Sur le Vieux-Port à Marseille, samedi. Clément Mahoudeau/AFP
Sur le Vieux-Port à Marseille, samedi. Clément Mahoudeau/AFP

Les ONG contre la fracture environnementale

Lundi, 3 Décembre, 2018

Les organisations du Réseau Action Climat dénoncent l’absence de mesures d’accompagnement social de la transition énergétique.

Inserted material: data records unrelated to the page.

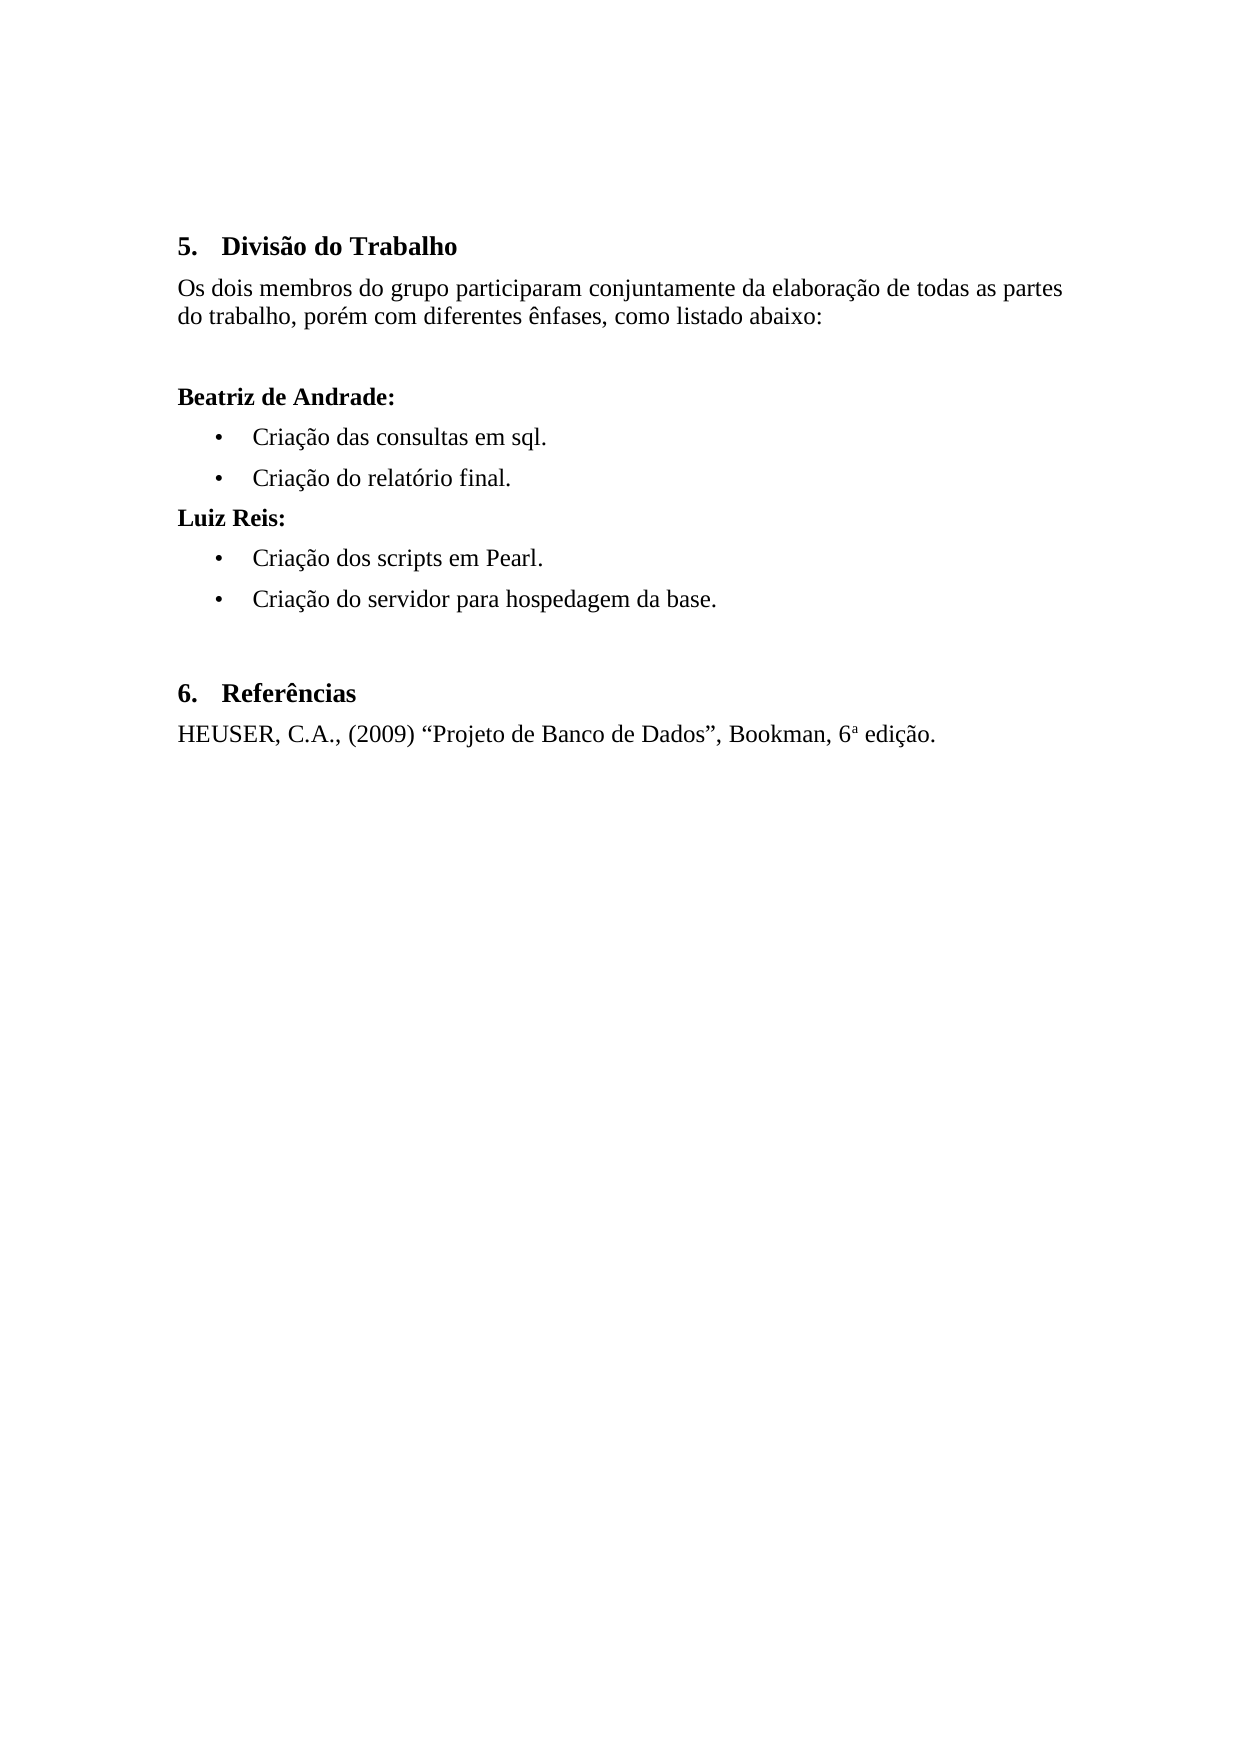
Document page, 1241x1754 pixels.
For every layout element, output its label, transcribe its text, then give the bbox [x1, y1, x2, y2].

text Os dois membros do grupo participaram conjuntamente da elaboração de todas as partes do trabalho, porém com diferentes ênfases, como listado abaixo: [177, 274, 1063, 330]
text HEUSER, C.A., (2009) “Projeto de Banco de Dados”, Bookman, 6a edição. [177, 720, 1063, 748]
list Luiz Reis: [177, 504, 1063, 532]
list Criação dos scripts em Pearl. [215, 544, 1063, 572]
list Criação das consultas em sql. [215, 423, 1063, 451]
title Divisão do Trabalho [177, 231, 1063, 261]
text Beatriz de Andrade: [177, 383, 1063, 411]
list Criação do relatório final. [215, 463, 1063, 492]
title Referências [177, 678, 1063, 708]
list Criação do servidor para hospedagem da base. [215, 585, 1063, 613]
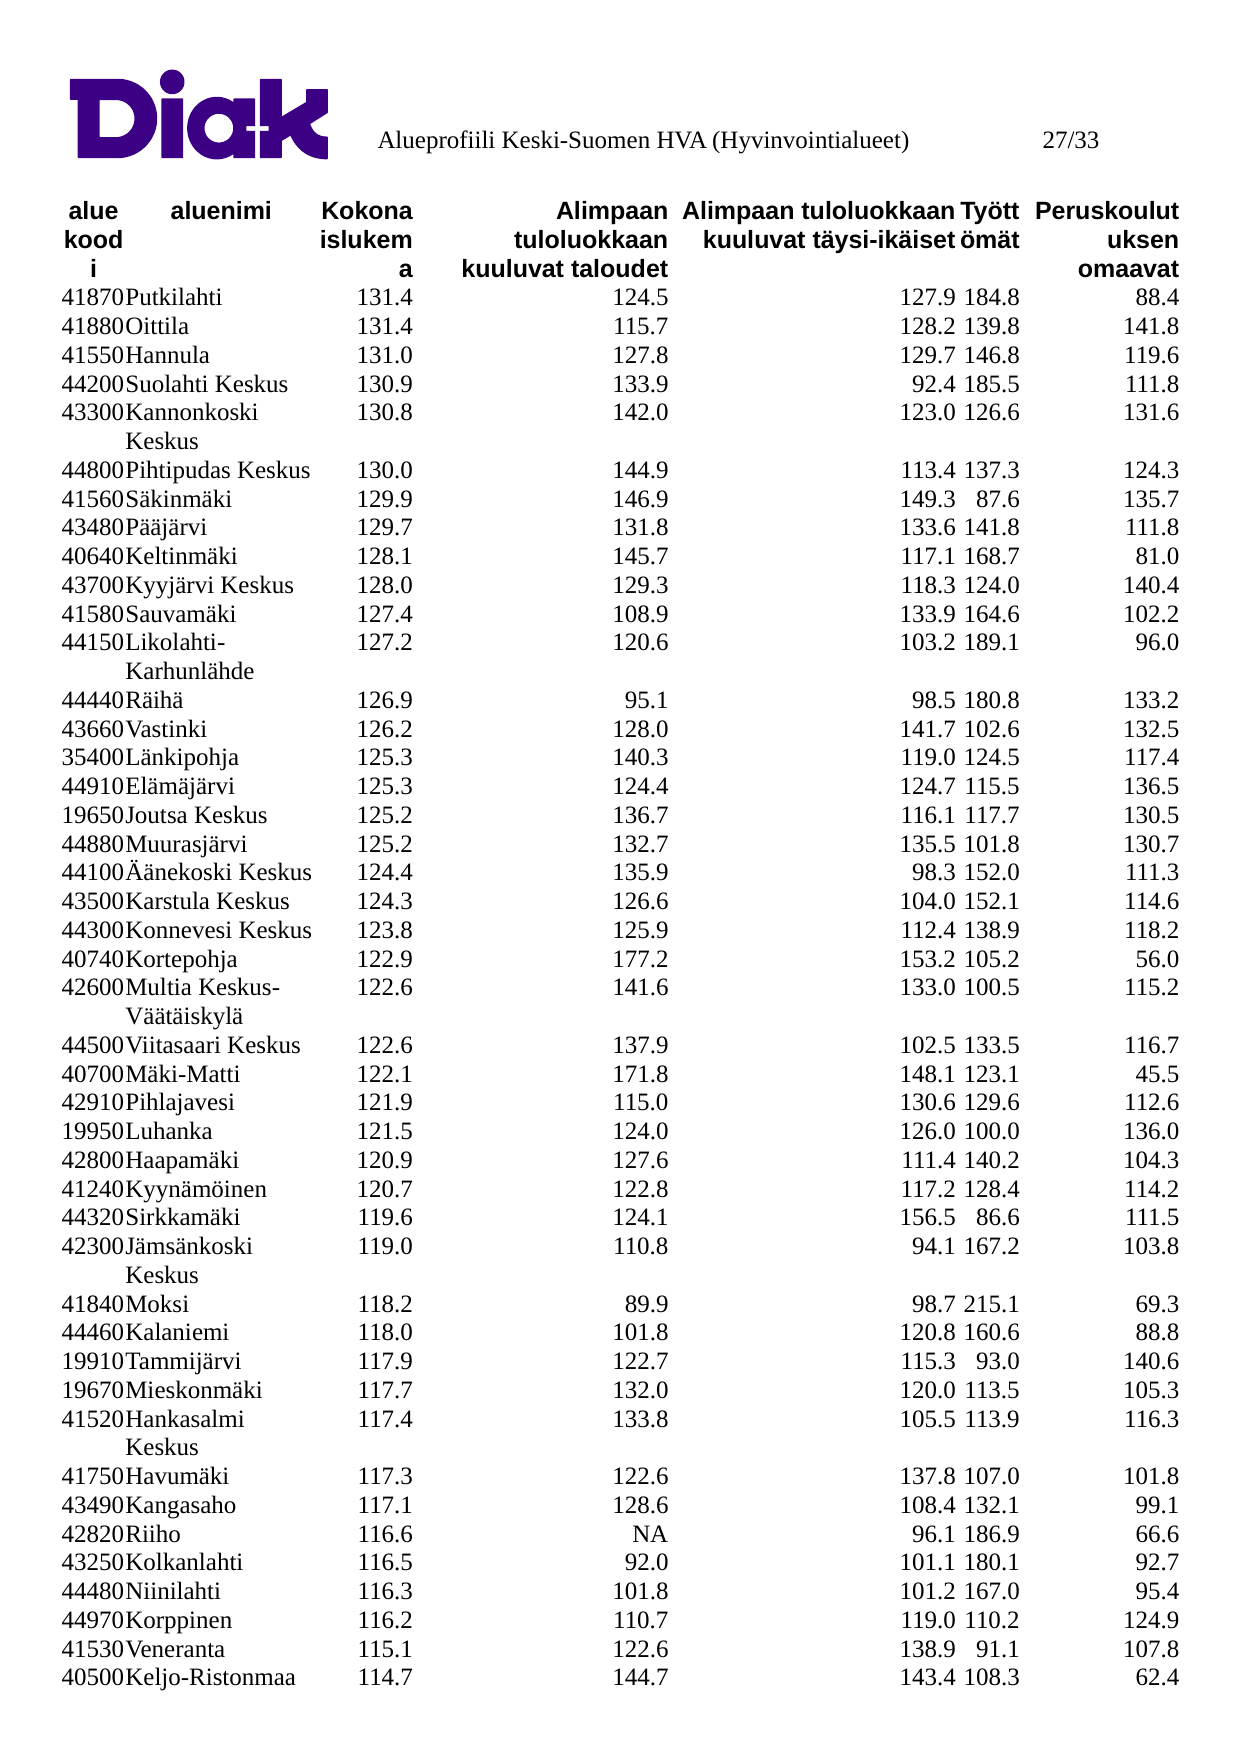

Fin du monde ou fin du mois ? Emmanuel Macron n’est pas plus parvenu à convaincre, mardi dernier, le mouvement environnemental que celui des gilets jaunes. Réunies, jeudi, pour une conférence de presse pré-COP24, les ONG membres du Réseau Action Climat (RAC) se sont révélées plutôt remontées contre le chef de l’État. Pas uniquement du fait de la défection de la France en matière d’ambition pour lutter contre le réchauffement climatique (lire pages suivantes). Mais aussi en raison de la faiblesse des mesures annoncées en matière d’accompagnement de la transition nécessaire. « La réponse à la crise sociale est indispensable à la mise en œuvre de la transition énergétique », notait Célia Gautier, de la Fondation pour la nature et l’homme (FNH). « Quand une partie du corps est en souffrance, l’autre ne peut pas avancer. » Or, dans son discours du 27 novembre, Emmanuel Macron n’a proposé aucun remède. « Concernant l’isolation thermique dans le bâtiment, essentielle à la lutte contre la précarité énergétique, qu’a-t-il dit ? Rien ! » illustrait la jeune femme en guise d’exemple de ce qui pouvait être espéré. « Au final, il ne fait que creuser la fracture entre enjeux sociaux et enjeux environnementaux. » Il y aurait pourtant moyen de rallier les deux, relève le RAC. Y compris sur la mobilité.

Relance du ferroviaire

Comme la plupart des mouvements environnementaux, le réseau continue de défendre le principe d’une contribution climat énergie indexée sur les carburants – autrement dit d’une taxe carbone, signal prix indispensable, à leurs yeux, pour influer sur les comportements. Il réfute fermement, en revanche, l’idée de la mettre en œuvre sèchement. « Le gouvernement a toutes les cartes en main pour répondre à l’urgence environnementale et sociale », souligne l’organisation. Outre des mesures de long terme, visant le développement de mobilités alternatives, entre autres la relance du ferroviaire, le RAC demande en urgence l’instauration d’un chèque mobilité. Celui-ci « devrait bénéficier à toutes les personnes qui n’ont pas accès à une alternative à la voiture individuelle et dont la capacité de se déplacer est fragilisée du fait de la hausse des taxes », estime l’organisation. Alors que celles-ci devraient rapporter 3 milliards d’euros en 2019, souligne encore le RAC, « il est logique d’en affecter une partie significative au financement de cette mesure d’accompagnement dans la transition ».